──────── EXTRACTED INFORMATION ────────

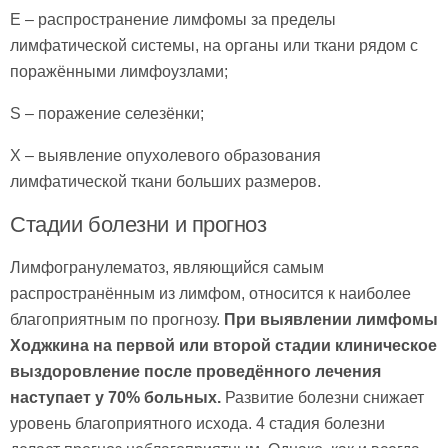
Е – распространение лимфомы за пределы
лимфатической системы, на органы или ткани рядом с
поражёнными лимфоузлами;
S – поражение селезёнки;
X – выявление опухолевого образования
лимфатической ткани больших размеров.
Стадии болезни и прогноз
Лимфогранулематоз, являющийся самым
распространённым из лимфом, относится к наиболее
благоприятным по прогнозу.
При выявлении лимфомы
Ходжкина на первой или второй стадии клиническое
выздоровление после проведённого лечения
наступает у 70% больных.
Развитие болезни снижает
уровень благоприятного исхода. 4 стадия болезни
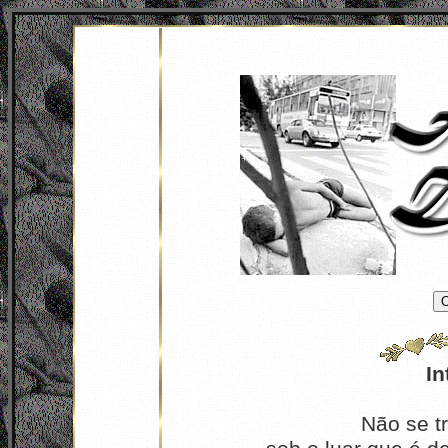
In
Não se t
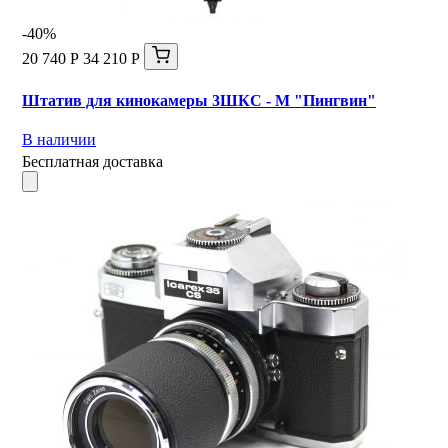
-40%
20 740 Р
34 210 Р
Штатив для кинокамеры 3ШКС - М "Пингвин"
В наличии
Бесплатная доставка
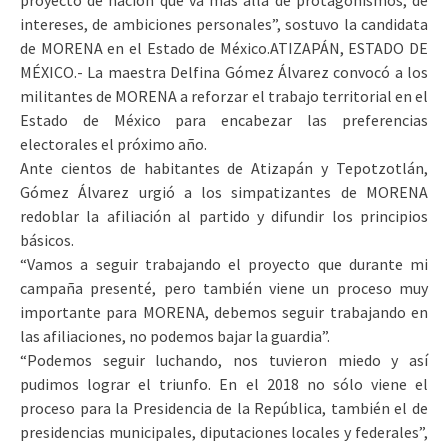
proyecto de nación que va más allá de protagonismos, de
intereses, de ambiciones personales”, sostuvo la candidata
de MORENA en el Estado de México.
ATIZAPÁN, ESTADO DE
MÉXICO.- La maestra Delfina Gómez Álvarez convocó a los
militantes de MORENA a reforzar el trabajo territorial en el
Estado de México para encabezar las preferencias
electorales el próximo año.
Ante cientos de habitantes de Atizapán y Tepotzotlán,
Gómez Álvarez urgió a los simpatizantes de MORENA
redoblar la afiliación al partido y difundir los principios
básicos.
“Vamos a seguir trabajando el proyecto que durante mi
campaña presenté, pero también viene un proceso muy
importante para MORENA, debemos seguir trabajando en
las afiliaciones, no podemos bajar la guardia”.
“Podemos seguir luchando, nos tuvieron miedo y así
pudimos lograr el triunfo. En el 2018 no sólo viene el
proceso para la Presidencia de la República, también el de
presidencias municipales, diputaciones locales y federales”,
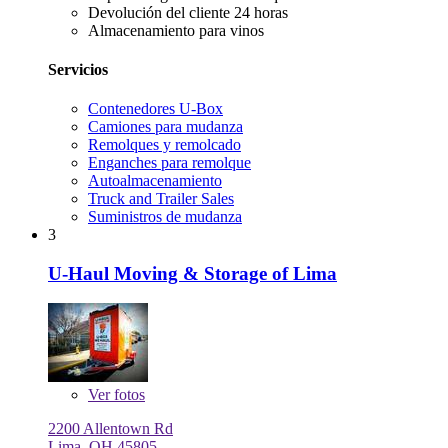
Devolución del cliente 24 horas
Almacenamiento para vinos
Servicios
Contenedores U-Box
Camiones para mudanza
Remolques y remolcado
Enganches para remolque
Autoalmacenamiento
Truck and Trailer Sales
Suministros de mudanza
3
U-Haul Moving & Storage of Lima
Ver
fotos
2200 Allentown Rd
Lima, OH 45805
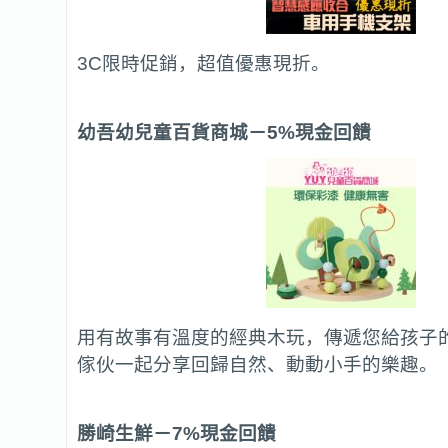
3C限時促銷，超值優惠現折。
幼吾幼兒童百貨商城
－5%現金回饋
用有故事有溫度的經典木玩，傳遞您給孩子
傢伙一起分享回歸自然、動動小手的樂趣。
勝崎生鮮
－7%現金回饋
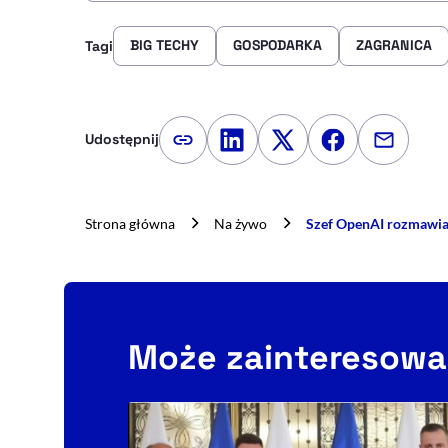
BIG TECHY
GOSPODARKA
ZAGRANICA
Tagi
Udostępnij
Kopiuj link artykułu
Udostępnij na LinkedIn
Udostępnij na Twitte
Udostępnij na
Udostępn
Strona główna
Na żywo
Szef OpenAI rozmawiał
Może zainteresowa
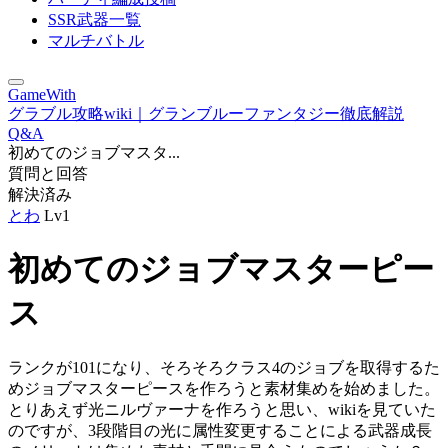
SSR武器一覧
マルチバトル
GameWith
グラブル攻略wiki｜グランブルーファンタジー徹底解説
Q&A
初めてのジョブマスタ...
質問と回答
解決済み
とわ
Lv1
初めてのジョブマスターピー
ス
ランクが101になり、そろそろクラス4のジョブを取得するた
めジョブマスターピースを作ろうと素材集めを始めました。
とりあえず光ニルヴァーナを作ろうと思い、wikiを見ていた
のですが、3段階目の光に属性変更することによる武器成長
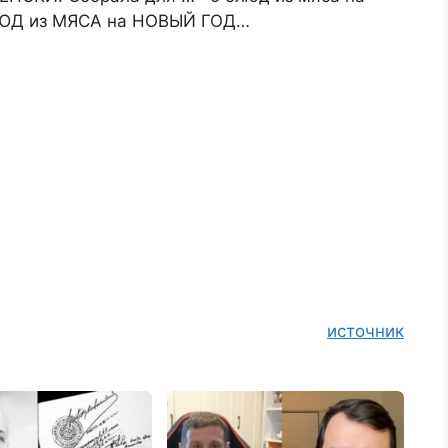
ЛЮД из МЯСА на НОВЫЙ ГОД…
источник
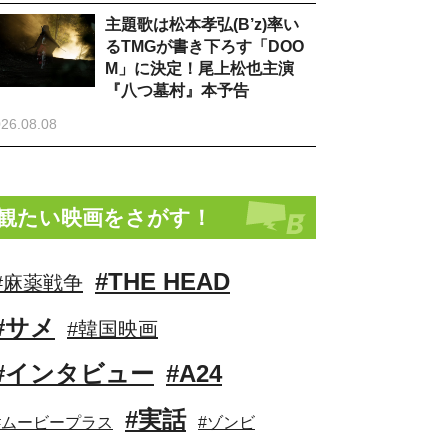
主題歌は松本孝弘(B’z)率い
るTMGが書き下ろす「DOO
M」に決定！尾上松也主演
『八つ墓村』本予告
26.08.08
観たい映画をさがす！
#THE HEAD
#麻薬戦争
#サメ
#韓国映画
#インタビュー
#A24
#実話
#ムービープラス
#ゾンビ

────────

* TRY IT: Your answer must consist only of the lines from the one containing "Może zainteresowa" through the end of the entries, restated word for word, with no pictures.

* YOUR RESPONSE:
Może zainteresowa
SSR武器一覧
マルチバトル
GameWith
グラブル攻略wiki｜グランブルーファンタジー徹底解説
Q&A
初めてのジョブマスタ...
質問と回答
解決済み
とわ
Lv1
初めてのジョブマスターピー
ス
ランクが101になり、そろそろクラス4のジョブを取得するた
めジョブマスターピースを作ろうと素材集めを始めました。
とりあえず光ニルヴァーナを作ろうと思い、wikiを見ていた
のですが、3段階目の光に属性変更することによる武器成長
ЛЮД из МЯСА на НОВЫЙ ГОД…
источник
主題歌は松本孝弘(B’z)率い
るTMGが書き下ろす「DOO
M」に決定！尾上松也主演
『八つ墓村』本予告
26.08.08
観たい映画をさがす！
#THE HEAD
#麻薬戦争
#サメ
#韓国映画
#インタビュー
#A24
#実話
#ムービープラス
#ゾンビ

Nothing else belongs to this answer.